Uvit, an amalgamation of four big Dutch healthcare insurers has signed contracts with Helios and Median. Spokesman Dennis Verschuren said that Median would be carrying out knee and hip replacements and that the German treatment included a five week stay in a rehabilitation unit where the patients will get intensive physiotherapy and coaching. He said that this cost broadly the same as the Dutch treatment where the patient goes home after the op and then visits the physio as an outpatient for the following 20 weeks. He added: “One thing is sure after five weeks the patient in Germany will be much further advanced.” The contract with Helios is open ended and covers all operations.
Achmea, the largest Dutch insurer also sends patients to Germany. Maartin Boon, whose company HollandIntercare arranges treatment for Agis, now part of the Achmea group, says it is far cheaper in Germany.
So far numbers are not huge. The Median contract is for 100 patients a year – around 2% of Uvit’s annual hip and knee replacements. Verschuren said: “This is not about price, but about offering patients the care they want where they want it. If queues are long in the Netherlands we can offer them Germany.”
Boon says it is estimated by the Health Insurance College of the Netherlands (CVZ.nl) that 1% of medical care for Dutch people takes place abroad. He says that many Achmea patients want treatment in their home country, others fancy going somewhere hot like the Caribbean to recuperate and some want to see foreign specialists.

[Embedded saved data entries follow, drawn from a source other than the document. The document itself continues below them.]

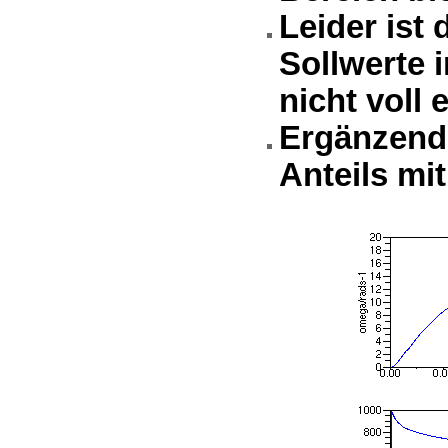
Leider ist
Sollwerte i
nicht voll 
Ergänzend 
Anteils mi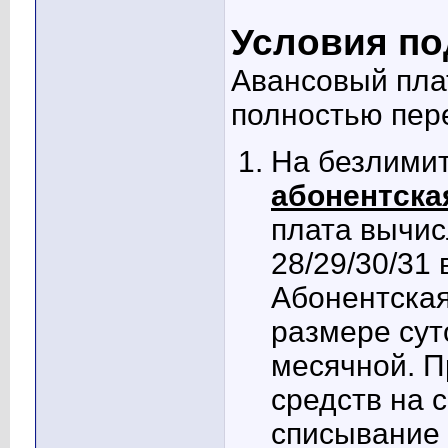
Условия по
Авансовый пла
полностью пере
На безлими
абонентска
плата вычис
28/29/30/31 
Абонентская
размере сут
месячной. П
средств на с
списывание 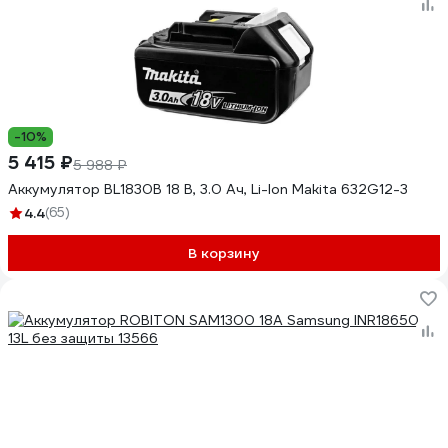
-10%
5 415 ₽
5 988 ₽
Аккумулятор BL1830B 18 В, 3.0 Ач, Li-Ion Makita 632G12-3
4.4
(65)
В корзину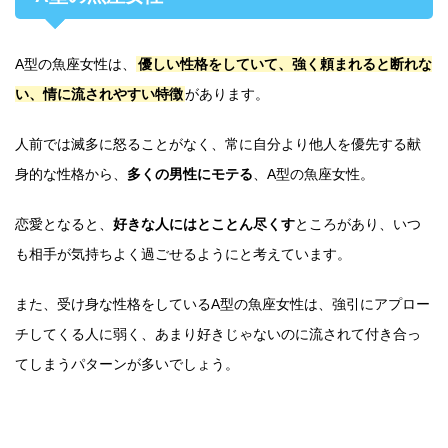
A型の魚座女性は、
優しい性格をしていて、強く頼まれると断れな
い、情に流されやすい特徴
があります。
人前では滅多に怒ることがなく、常に自分より他人を優先する献
身的な性格から、
多くの男性にモテる
、A型の魚座女性。
恋愛となると、
好きな人にはとことん尽くす
ところがあり、いつ
も相手が気持ちよく過ごせるようにと考えています。
また、受け身な性格をしているA型の魚座女性は、強引にアプロー
チしてくる人に弱く、あまり好きじゃないのに流されて付き合っ
てしまうパターンが多いでしょう。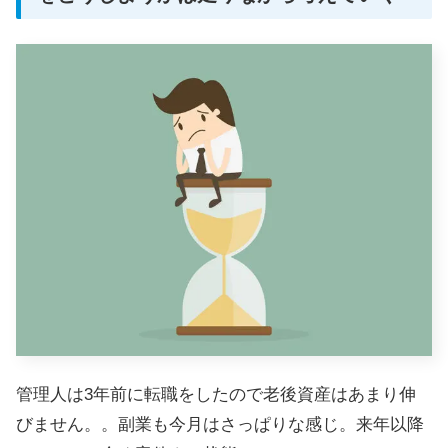
管理人は3年前に転職をしたので老後資産はあまり伸
びません。。副業も今月はさっぱりな感じ。来年以降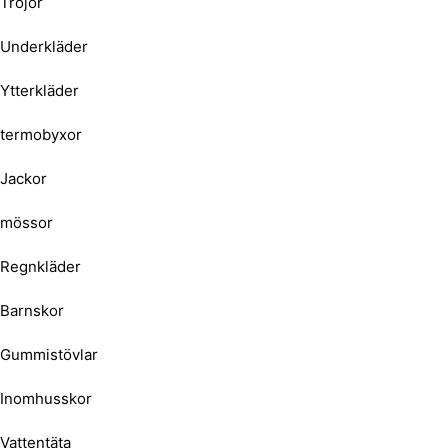
Tröjor
Underkläder
Ytterkläder
termobyxor
Jackor
mössor
Regnkläder
Barnskor
Gummistövlar
Inomhusskor
Vattentäta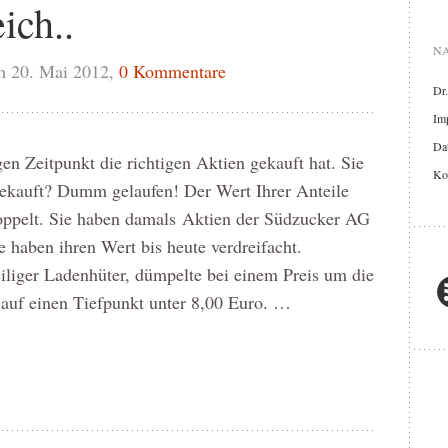
ich..
NA
m 20. Mai 2012,
0 Kommentare
Dr
Im
Dat
n Zeitpunkt die richtigen Aktien gekauft hat. Sie
Ko
kauft? Dumm gelaufen! Der Wert Ihrer Anteile
doppelt. Sie haben damals Aktien der Südzucker AG
 haben ihren Wert bis heute verdreifacht.
eiliger Ladenhüter, dümpelte bei einem Preis um die
 auf einen Tiefpunkt unter 8,00 Euro. …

He argues that healthcare tourism is likely to soar if the Dutch government decides to move the cost of care for the elderly to the statutory mutual insurers, who took over acute care from the Dutch state some two years ago. He said it looks likely that such a move will happen in 2012. “The insurers have demonstrated that they are better at cost control than the government and they have made a success of acute. The care budget is huge and rising by 8% a year. If it were to move to the insurers, I would expect to see a big increase in healthcare tourism as individuals opt for to be looked after abroad for some of the year.”